Resume the passage on corporate reputation, picking up after its final sentence.

• Extract provided:
::::::::::
Business decisions, such as fee, pricing and user privacy missteps, have dogged Bank of America and Netflix. Simply put, there have been a lot of examples of how to damage a reputation.

Charles Fombrun says perception creates its own reality. If this is so, every business leader needs to think about the reality his company is portraying.

What does the company look like to assertive stakeholders?

Since a corporation’s reputation affects a lot of stakeholders, what is today’s savvy CEO to make of reputation issues?

Think about it. Before we make a purchase, the reputation of a company or product impacts on us.

What do people say about a product? What have influencers said about the new smartphone we want to buy? What are suppliers’ business practices? How does advertising influence our purchase?

When investing our money, a company’s reputation undoubtedly affects us. We turn to people, as Charles Fombrun, writer of Fame and Fortune says, who have knowledge “better than our own”.
::::::::::
• Given entries:
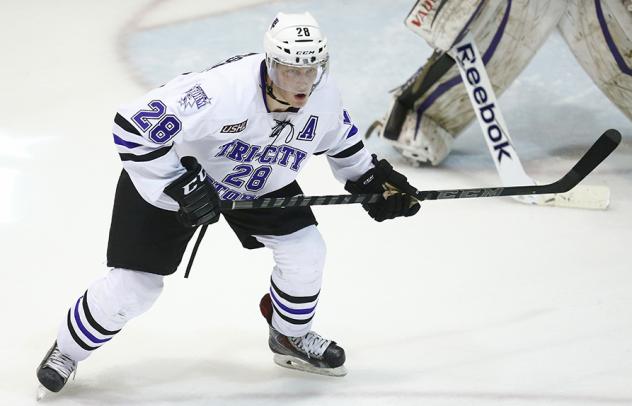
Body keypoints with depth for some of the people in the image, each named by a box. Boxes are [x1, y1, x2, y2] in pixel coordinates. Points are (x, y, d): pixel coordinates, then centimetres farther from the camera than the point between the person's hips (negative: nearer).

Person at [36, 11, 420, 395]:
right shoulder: (221, 89, -41)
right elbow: (132, 125, -38)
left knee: (304, 249, -7)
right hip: (171, 175, -5)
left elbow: (341, 137, 6)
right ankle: (68, 349, 21)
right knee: (134, 285, -6)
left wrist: (374, 178, 3)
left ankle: (291, 337, 22)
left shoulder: (323, 95, -20)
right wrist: (180, 186, -36)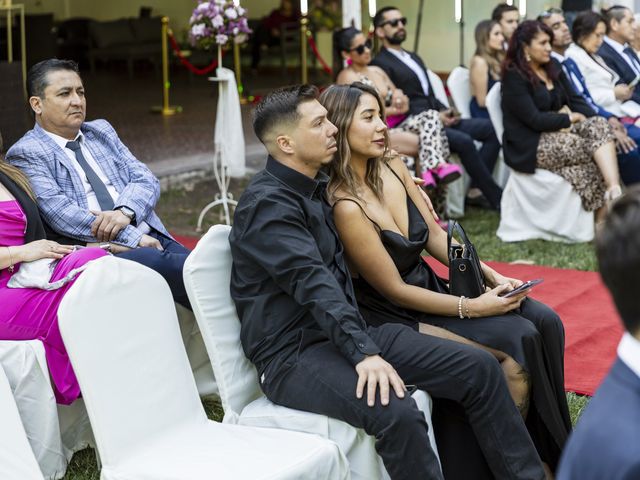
::::::::::
• Result below:
“Clearly,” Fombrun says, corporate “reputations affect the judgments we make”. Consumers and their perceptions have a definite effect on blackening corporate reputations.

Eighteen industries covered in one recent study only improved their reputation scores slightly over last year.  Even worse:

  • 16 per cent of companies ranked “poor” on reputation, down 3 per cent from a year ago
  • None came in with a “leading” ranking, the top score, where 14 per cent did last year

Fombrun makes a strong case for effective reputation management and public relations. In the future, it will be all the more important. Fombrun says reputation “is a key source of distinctiveness”, and that “it differentiates [a company] from its rivals.”

Lars Thoger Christensen adds that transparency is crucial because “the investment policies of pension funds … are regularly scrutinized these days by investors.” Because of pressure groups, business analysts and “other inquisitive stakeholders,” many organizations “feel more vulnerable”.

Transparency, one of the foundations of a reputation, is now necessary. CEOs can’t ignore more assertive stakeholders. Christensen feels corporate communicators must “transform [transparency] from a market condition to a business strategy”.

The Economist writes public relations firms are becoming  “not just service providers, but also purveyors of strategic advice to senior management”. The best firms and practitioners are the ones already providing strategy.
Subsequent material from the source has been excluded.